Tackling tax evasion and avoidance. There has been great progress over the past decade to improve tax transparency and facilitate exchange of information. Bank secrecy for tax purposes is over, and almost 90 jurisdictions are now exchanging bank information automatically. This has already resulted in governments identifying 93 billion euros in additional tax revenues.
Tax evasion is also closely linked with other financial crimes, including corruption and money laundering. The OECD is promoting a holistic, ‘whole of government’ approach to addressing these connected challenges by strengthening inter-agency and international co-operation in fighting tax crimes and other corrupt practices. One example is the joint study we published with the World Bank in October on “Improving Co-operation between Tax Authorities and Anti-Corruption Authorities in Combating Tax Crime and Corruption”.
Stemming illicit financial flows (IFFs).
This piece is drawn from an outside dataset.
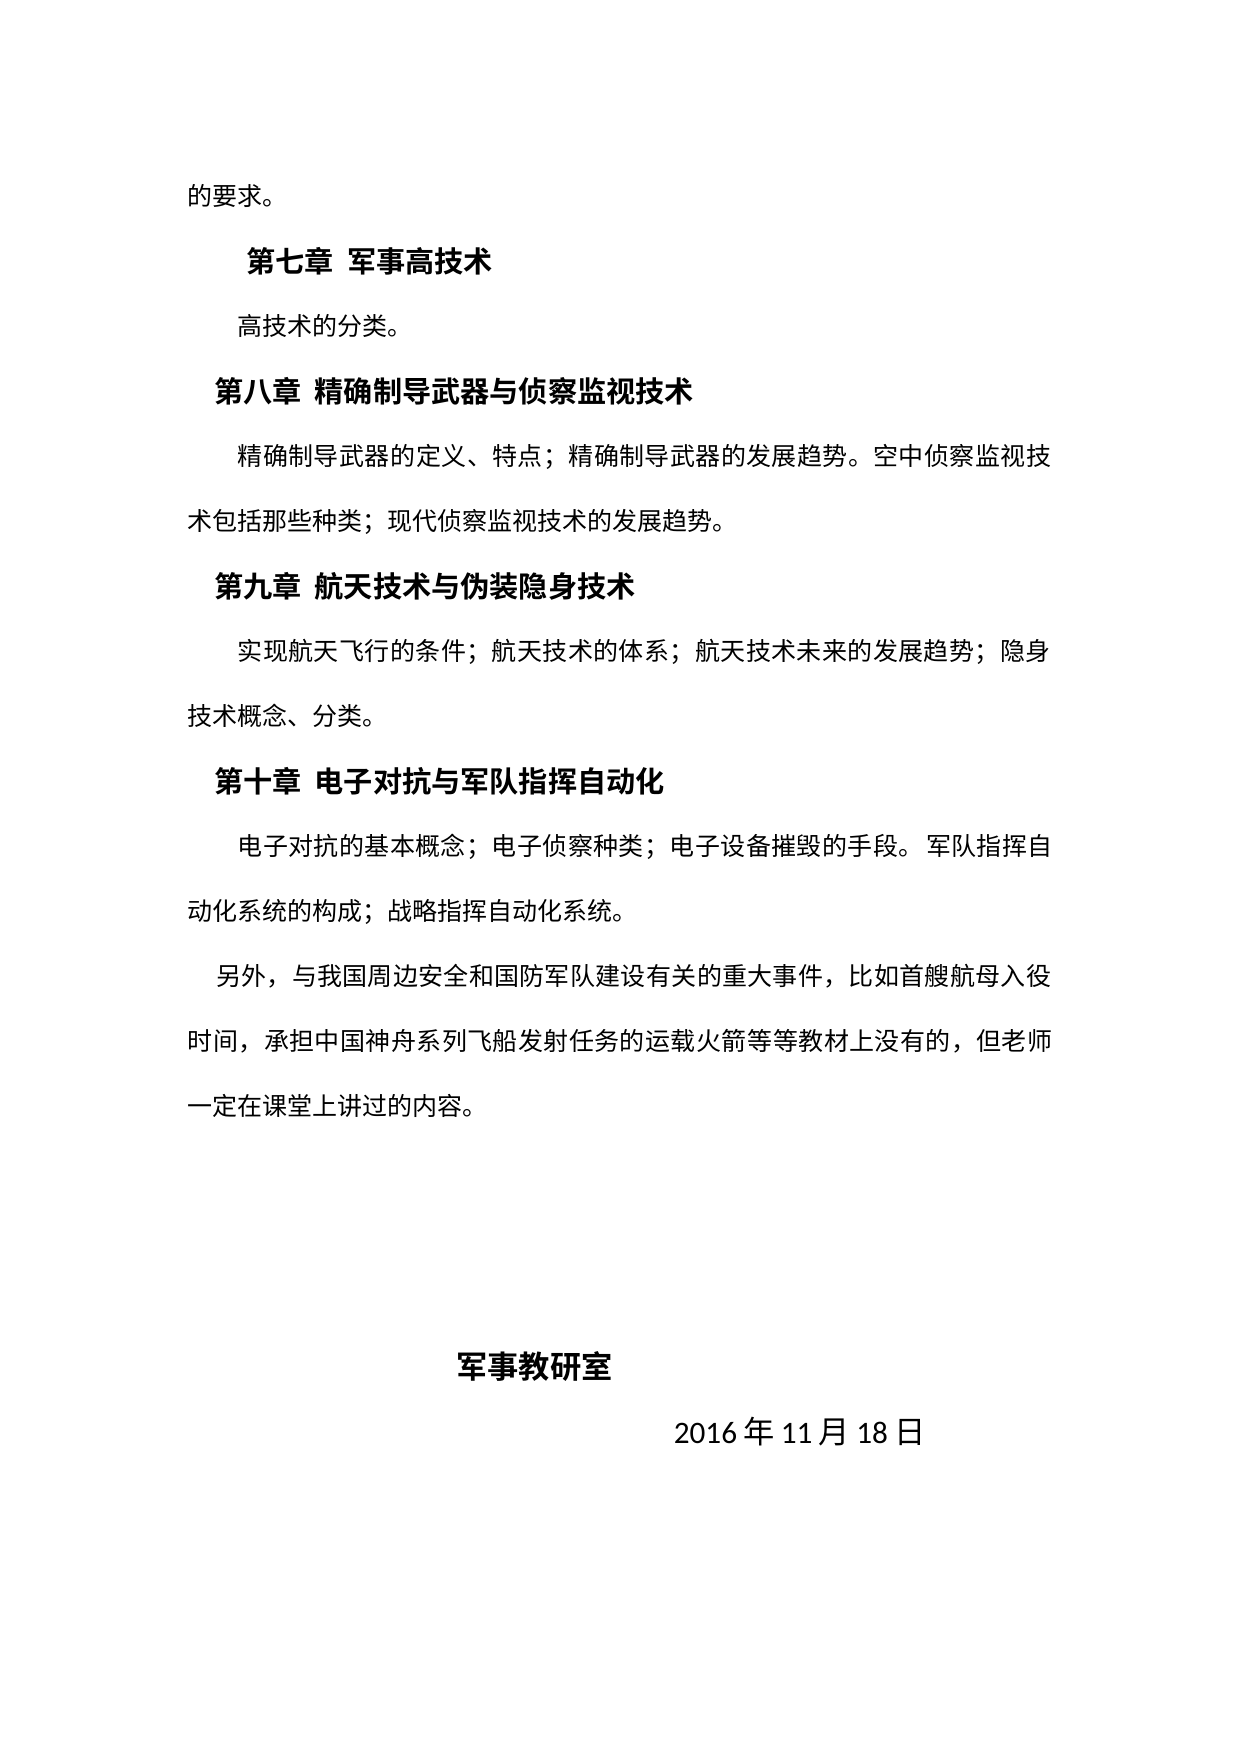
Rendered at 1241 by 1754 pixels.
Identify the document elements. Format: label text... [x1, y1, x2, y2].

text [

Putting a stop to the funds that facilitate or incentivise corruption is key to promoting sustainable and inclusive development. This requires a collective effort to better understand development linkages, IFF risks, and reduce vulnerabilities to IFFs across source, transit and destination countries.
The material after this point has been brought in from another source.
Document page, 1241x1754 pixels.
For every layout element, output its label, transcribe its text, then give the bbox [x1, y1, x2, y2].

The numbers are heavily disputed – total illicit flows from developing countries have been estimated to be between USD 850 billion to USD 1 trillion per year. But the consensus is that IFFs outstrip combined inflows of foreign direct investment and ODA combined, dramatically reducing the resources available for domestic investment.
Promoting integrity in the public sector. This is a key focus of the Organisation, demonstrated by our internationally recognised guidance, including the OECD Recommendations on Public Integrity and on Public Procurement.
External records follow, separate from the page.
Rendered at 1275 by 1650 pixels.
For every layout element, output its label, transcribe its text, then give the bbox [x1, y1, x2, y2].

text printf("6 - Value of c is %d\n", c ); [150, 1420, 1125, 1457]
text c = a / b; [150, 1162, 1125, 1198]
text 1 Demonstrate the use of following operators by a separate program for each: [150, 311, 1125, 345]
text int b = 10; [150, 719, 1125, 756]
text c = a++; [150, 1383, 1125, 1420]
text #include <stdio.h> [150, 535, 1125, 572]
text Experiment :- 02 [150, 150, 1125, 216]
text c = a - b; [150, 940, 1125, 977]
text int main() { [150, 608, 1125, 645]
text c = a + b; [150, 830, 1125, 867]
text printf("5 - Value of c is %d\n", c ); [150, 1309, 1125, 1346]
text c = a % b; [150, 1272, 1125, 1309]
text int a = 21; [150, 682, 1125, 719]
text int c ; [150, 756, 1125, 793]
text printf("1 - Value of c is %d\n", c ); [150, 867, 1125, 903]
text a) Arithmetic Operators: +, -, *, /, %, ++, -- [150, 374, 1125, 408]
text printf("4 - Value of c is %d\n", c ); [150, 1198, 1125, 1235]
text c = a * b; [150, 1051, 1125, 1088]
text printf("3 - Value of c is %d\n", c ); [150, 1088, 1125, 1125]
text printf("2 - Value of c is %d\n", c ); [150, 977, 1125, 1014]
Our annual Integrity Forum brings together all stakeholders and takes stock of the challenges being faced in this area. In 2017, we adopted a Recommendation on Public Integrity focusing on three pillars: Putting a system in place to reduce opportunities for corrupt behaviour; Changing the culture to make corruption unacceptable socially; and, Making people accountable for their actions.
Promoting standards to prevent corruption in the delivery of aid. The OECD is also setting the benchmark on effective strategies for managing the risk of corruption in development assistance, and enhancing the use of aid resources. And we are closely monitoring country commitments through the 2016 OECD Council Recommendation for Development Co-operation Actors on Managing the Risks of Corruption.
Last but not least we are tackling corruption in sports. Corruption in sport distorts the rules of the game, it “un-levels” the playing field and erodes trust in the sport movement. Eventually it turns citizens away from sport. We are pleased to support the International Partnership Against Corruption in Sports (IPACS), a collective and multi-stakeholder approach to applying international anti-corruption standards to sport. I am convinced that France will benefit directly from this as it prepares for the Paris 2024 Olympics and other forthcoming events.
Mesdames et messieurs,
La corruption n’a pas lieu dans l’isolement. Elle implique une pluralité d’acteurs, une pluralité de frontières et une pluralité de secteurs. C’est précisément pourquoi nous allons continuer de travailler avec les gouvernements, les entreprises, la société civile et les forums internationaux comme le G20, pour lutter contre la corruption, concevoir et mettre en œuvre des politiques meilleures pour une vie meilleure. Merci.